Vorenus smiled at the young man's logic, futile though it was. “Too long-term,” he said. “Antony thinks only in tomorrows.”

Caesarion stopped pacing. “I know. And that's why you both need to go with them to Greece. They won't listen to reason now, but perhaps they will when the need comes.” He seemed to gather himself. “And even if he won't, perhaps she will.”

Vorenus blinked. He looked to Pullo, saw that his face was blank as he stared at the young man. They were sworn legionnaires of Rome. Antony was their superior. “I don't—”

Caesarion met Vorenus' eyes. “I'm not asking you to betray him, not asking you to betray your oaths to the legion. I'm just asking you to think about all that's at stake. To think, like you said, long-term. And then to follow your good heart. That's all.”

Vorenus saw that Pullo was looking to him now, confusion on the big man's face. He felt a new pain in his hip and shifted again in the sheets, his mind racing. “We'll do what we can,” he finally said.

“It's all I can ask,” Caesarion said. He came back around to sit in his chair. “I'll take my sister and brothers to Antirhodos once the fleet has sailed, if we haven't moved there already. We'll be safer there in your absence. When Didymus needs—”

“He's not dead?”

“No.”

“I thought Antony…”

“If he knew, yes,” Pullo said, leaning forward in his chair. “He doesn't. Neither does Cleopatra or the kids. Only the two of us and little Horus here.”

Caesarion ignored the jab this time. “Once you were in the hands of the physicians, Didymus himself took me and Pullo back to his room. He produced the assassin's papers. He denied nothing and revealed everything.”

So that was where the new worldliness in Caesarion's eyes had come from, Vorenus thought. “You didn't tell,” he said to Pullo. It was bordering on treachery not to report it to their superior officer.

The big man's cheeks, already toned orange by the light of the lamps and stone, appeared to darken. “Antony would've killed him. You know that. And we both know Didymus. No matter what he did back then, he's a different man now.”

It was true. Vorenus had spared him, too, hadn't he?

“Besides,” Caesarion said, “we need Didymus alive. If this Juba is really seeking the Scrolls of Thoth, Didymus is our best shot at finding them first.
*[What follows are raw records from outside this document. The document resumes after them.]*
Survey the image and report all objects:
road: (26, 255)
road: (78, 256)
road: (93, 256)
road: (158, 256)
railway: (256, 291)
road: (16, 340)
We can't let them fall into their hands.”

Vorenus was getting tired, but he didn't want to stop talking. He needed to understand what was going on. “I heard Didymus say he didn't think they existed.”

Caesarion nodded. “So he told the assassin. But he is, nevertheless, unsure. He's already combing through the oldest records of the Library, looking for information.”

“All this for some scrolls?” Vorenus had been to the Great Library once. It was filled with scrolls. There were thousands of them. Perhaps thousands of thousands. Vorenus wondered if a man in one lifetime could count them all.

“You don't know what they are,” Caesarion said. “Thoth is the Egyptian god of wisdom, the mind of the gods themselves, you might say. Thoth gave us writing. He gave us civilization. Laws. Numbers. Thought. The calendar. He's said to have set the very stars in their places. When Osiris was dismembered, it was Thoth who taught Isis the incantations to raise him from the dead. Without his words, it's said, the gods themselves might not exist.”

“So he wrote a book?” Pullo, apparently, had not yet heard of this, either.